New College Chapel, Oxford, Oxfordshire
Address
Ante-chapel, New College Chapel, Holywell St, Oxford OX1 3BNRecommended by
Highlight
West window of the AntechapelArtist, maker and date
Designed by Sir Joshua Reynolds and painted and made by Thomas Jervais, 1779-85Reason for highlighting
Probably one of the most debated stained glass windows in the history of stained glass, the west window in the antechapel of New College Chapel represented for Victorian stained glass artists everything a window shouldn’t be. Designed by distinguished Royal Academy painter, Joshua Reynolds, and painted by the Dublin-born glass-painter Thomas Jervais. The scenes are almost entirely in wishy-washy enamels on rectangular panes of clear glass, placing very few lead lines. The Nativity scene, which dominates the upper tier, spreads across multiple lights, and the painted background appears to be a dredge of smudgy browns, reds and greys. Below the figures representing the Virtues are contained one to each light: Temperance, Fortitude, Faith, Charity, Hope, Justice, and Prudence. In a damning review, one critic described these as ‘third-rate actresses’!
The fact this window survives is likely due to its place within a University of Oxford College Chapel. Although widely admired in its time (even by collector and proponent of the gothic revival Horace Walpole) with portions exhibited in Pall Mall, it was deemed less successful in situ, and universally attacked in the nineteenth century. Yet the figures are dramatically rendered, the almost monochrome tones give a sense of the sublime and are marvellously atmospheric. Today it is a rare glimpse of the style of glass painting which was once so popular, and which today is practised very little, making conservation an enormous challenge.
Artist/maker notes
Sir Joshua Reynolds (1732-1792) was the leading English portraitist of the 18th century, and a founder and first president of the Royal Academy of Arts.

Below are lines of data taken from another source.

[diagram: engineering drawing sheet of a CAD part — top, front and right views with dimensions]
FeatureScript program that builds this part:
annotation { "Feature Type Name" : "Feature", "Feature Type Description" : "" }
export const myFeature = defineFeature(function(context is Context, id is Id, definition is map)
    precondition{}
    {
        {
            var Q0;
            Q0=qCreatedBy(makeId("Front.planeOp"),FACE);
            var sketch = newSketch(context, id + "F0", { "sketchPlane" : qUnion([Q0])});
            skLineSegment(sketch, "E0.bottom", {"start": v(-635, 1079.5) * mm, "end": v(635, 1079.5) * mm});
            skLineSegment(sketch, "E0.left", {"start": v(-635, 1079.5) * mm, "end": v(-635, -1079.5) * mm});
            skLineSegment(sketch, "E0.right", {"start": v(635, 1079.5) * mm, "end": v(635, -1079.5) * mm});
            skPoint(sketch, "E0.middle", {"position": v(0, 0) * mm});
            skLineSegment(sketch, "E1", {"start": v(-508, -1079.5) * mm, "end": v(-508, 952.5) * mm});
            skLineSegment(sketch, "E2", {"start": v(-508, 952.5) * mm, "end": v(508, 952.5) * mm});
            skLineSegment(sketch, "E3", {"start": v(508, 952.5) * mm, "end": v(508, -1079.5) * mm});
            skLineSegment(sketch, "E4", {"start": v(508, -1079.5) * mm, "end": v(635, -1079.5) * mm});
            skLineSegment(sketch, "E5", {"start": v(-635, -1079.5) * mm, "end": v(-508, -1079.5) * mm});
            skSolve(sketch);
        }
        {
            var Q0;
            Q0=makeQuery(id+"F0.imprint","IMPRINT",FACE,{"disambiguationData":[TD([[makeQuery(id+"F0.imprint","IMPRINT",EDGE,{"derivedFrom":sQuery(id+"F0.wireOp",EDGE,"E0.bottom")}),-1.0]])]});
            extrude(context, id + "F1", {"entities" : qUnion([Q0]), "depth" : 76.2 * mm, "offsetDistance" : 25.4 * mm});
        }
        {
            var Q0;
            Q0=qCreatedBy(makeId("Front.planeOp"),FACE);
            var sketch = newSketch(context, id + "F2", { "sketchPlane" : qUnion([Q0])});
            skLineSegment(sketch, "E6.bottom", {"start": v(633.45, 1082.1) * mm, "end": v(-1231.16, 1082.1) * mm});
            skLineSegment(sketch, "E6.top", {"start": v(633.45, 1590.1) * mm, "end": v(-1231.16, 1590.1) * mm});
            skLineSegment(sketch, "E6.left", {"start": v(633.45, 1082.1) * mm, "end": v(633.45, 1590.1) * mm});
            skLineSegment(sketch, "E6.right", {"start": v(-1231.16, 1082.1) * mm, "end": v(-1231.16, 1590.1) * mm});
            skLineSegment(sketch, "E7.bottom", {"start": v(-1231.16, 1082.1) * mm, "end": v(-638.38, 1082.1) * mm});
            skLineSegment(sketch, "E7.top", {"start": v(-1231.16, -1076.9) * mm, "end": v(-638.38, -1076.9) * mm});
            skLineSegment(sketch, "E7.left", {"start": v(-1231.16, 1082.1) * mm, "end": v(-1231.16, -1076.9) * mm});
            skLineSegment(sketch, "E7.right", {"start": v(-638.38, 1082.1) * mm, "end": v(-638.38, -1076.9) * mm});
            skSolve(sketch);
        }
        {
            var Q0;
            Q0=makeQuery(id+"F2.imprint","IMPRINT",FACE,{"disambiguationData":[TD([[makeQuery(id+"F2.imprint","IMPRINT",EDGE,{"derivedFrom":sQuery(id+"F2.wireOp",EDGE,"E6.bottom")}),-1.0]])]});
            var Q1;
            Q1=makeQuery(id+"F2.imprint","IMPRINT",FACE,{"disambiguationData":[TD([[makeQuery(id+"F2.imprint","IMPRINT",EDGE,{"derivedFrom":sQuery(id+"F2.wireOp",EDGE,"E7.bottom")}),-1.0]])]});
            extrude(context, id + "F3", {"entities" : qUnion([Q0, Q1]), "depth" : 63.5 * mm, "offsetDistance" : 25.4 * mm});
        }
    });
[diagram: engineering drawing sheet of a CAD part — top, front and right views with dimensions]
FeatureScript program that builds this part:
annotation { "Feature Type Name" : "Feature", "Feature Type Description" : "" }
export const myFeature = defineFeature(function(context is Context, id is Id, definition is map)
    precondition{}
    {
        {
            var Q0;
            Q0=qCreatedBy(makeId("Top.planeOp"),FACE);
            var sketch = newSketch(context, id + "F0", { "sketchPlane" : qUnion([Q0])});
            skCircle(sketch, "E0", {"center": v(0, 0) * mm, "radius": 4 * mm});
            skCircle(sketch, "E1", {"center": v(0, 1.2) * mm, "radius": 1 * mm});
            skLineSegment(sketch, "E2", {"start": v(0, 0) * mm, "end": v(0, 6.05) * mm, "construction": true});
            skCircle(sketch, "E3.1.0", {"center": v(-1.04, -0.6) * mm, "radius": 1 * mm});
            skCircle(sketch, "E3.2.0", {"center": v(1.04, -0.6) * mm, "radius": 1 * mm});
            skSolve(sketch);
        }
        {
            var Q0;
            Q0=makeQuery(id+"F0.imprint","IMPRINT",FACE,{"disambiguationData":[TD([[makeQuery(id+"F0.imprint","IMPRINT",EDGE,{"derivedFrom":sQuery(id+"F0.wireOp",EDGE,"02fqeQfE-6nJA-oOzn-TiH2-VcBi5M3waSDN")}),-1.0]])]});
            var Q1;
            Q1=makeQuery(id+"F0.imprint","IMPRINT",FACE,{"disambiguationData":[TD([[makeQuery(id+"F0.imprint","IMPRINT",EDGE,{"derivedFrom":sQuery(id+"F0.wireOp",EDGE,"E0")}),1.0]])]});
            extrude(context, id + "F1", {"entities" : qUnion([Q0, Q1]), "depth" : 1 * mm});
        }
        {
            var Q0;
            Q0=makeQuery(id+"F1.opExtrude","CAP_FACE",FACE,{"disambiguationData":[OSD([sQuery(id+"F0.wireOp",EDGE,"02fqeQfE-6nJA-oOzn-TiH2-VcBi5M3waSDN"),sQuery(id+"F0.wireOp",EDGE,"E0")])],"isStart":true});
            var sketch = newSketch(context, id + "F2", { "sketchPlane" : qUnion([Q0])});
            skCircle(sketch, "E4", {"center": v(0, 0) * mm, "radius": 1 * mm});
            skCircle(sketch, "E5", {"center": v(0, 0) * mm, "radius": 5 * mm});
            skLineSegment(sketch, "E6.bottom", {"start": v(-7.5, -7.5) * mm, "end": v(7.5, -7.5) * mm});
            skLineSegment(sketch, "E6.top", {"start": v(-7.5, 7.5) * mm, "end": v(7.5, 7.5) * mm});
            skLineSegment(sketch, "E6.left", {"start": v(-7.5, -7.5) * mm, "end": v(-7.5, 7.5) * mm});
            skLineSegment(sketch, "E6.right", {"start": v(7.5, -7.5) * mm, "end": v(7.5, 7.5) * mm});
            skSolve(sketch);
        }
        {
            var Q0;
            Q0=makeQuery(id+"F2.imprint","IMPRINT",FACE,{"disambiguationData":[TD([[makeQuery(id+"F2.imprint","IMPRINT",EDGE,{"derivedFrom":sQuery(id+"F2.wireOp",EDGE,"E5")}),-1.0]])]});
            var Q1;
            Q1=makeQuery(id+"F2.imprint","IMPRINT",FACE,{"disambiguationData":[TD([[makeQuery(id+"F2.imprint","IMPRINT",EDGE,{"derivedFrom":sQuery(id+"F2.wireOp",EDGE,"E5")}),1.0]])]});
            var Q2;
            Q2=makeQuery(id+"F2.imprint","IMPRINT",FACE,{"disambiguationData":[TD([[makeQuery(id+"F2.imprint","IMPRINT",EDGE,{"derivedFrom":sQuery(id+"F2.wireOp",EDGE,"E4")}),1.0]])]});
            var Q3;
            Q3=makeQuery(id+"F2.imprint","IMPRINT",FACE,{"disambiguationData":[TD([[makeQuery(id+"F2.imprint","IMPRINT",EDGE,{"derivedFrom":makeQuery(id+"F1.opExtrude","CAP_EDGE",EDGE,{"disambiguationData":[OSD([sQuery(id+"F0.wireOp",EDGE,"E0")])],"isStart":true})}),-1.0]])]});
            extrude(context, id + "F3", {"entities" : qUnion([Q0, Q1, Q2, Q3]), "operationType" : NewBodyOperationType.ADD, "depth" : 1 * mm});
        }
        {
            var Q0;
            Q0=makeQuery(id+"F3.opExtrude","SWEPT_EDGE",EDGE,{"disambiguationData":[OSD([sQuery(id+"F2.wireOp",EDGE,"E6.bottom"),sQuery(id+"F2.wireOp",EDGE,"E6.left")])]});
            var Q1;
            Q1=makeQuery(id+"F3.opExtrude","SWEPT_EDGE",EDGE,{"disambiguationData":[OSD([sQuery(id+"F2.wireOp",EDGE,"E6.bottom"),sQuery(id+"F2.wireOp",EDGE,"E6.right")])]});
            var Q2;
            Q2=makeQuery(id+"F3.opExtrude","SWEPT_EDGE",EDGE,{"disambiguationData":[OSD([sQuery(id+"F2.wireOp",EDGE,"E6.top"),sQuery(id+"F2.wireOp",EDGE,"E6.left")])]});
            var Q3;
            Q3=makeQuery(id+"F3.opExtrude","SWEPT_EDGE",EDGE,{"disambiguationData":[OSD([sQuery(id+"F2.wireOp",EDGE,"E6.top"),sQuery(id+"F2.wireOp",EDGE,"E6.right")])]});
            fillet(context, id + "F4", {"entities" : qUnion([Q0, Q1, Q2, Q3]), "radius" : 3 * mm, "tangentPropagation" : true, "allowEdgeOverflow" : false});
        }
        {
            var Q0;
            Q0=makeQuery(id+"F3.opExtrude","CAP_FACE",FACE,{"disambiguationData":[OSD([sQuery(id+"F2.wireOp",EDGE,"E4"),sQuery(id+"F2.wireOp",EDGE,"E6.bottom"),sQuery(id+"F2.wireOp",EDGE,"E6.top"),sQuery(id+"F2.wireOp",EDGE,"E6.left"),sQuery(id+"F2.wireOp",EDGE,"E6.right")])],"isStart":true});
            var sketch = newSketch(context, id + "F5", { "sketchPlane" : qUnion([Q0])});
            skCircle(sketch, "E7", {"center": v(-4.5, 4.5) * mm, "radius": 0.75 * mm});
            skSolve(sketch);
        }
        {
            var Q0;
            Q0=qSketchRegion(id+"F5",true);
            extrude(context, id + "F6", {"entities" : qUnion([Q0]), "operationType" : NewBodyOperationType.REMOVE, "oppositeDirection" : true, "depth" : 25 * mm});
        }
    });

Source: Joshua Reynolds on Wikipedia
Thomas Jervais (d.1799) was born in Dublin, where he developed his skill in enamel glass painting. He moved to England about 1770 and rapidly established his reputation with small-scale, finely detailed panels—generally copies of Italian, Dutch, and Flemish masters: he specialized in scenes lit by moon and fire which fully exploited the transparency of the medium. He is best remembered for his work at New College, Oxford.
Other comments
In complete contrast to the west window, the remaining windows in the antechapel present a fine scheme of c.1380-86, commissioned by founder of the college, William Wykeham, Bishop of Winchester, and undertaken by the Oxford based craftsman Thomas Glazier (d.1427), one of the earliest identifiable stained glass artists.
In the chapel itself, the windows are largely filled with Georgian enamel painted glass by William Price the Younger, 1735-40, on the south side and William Peckitt, 1765-74, on the north side.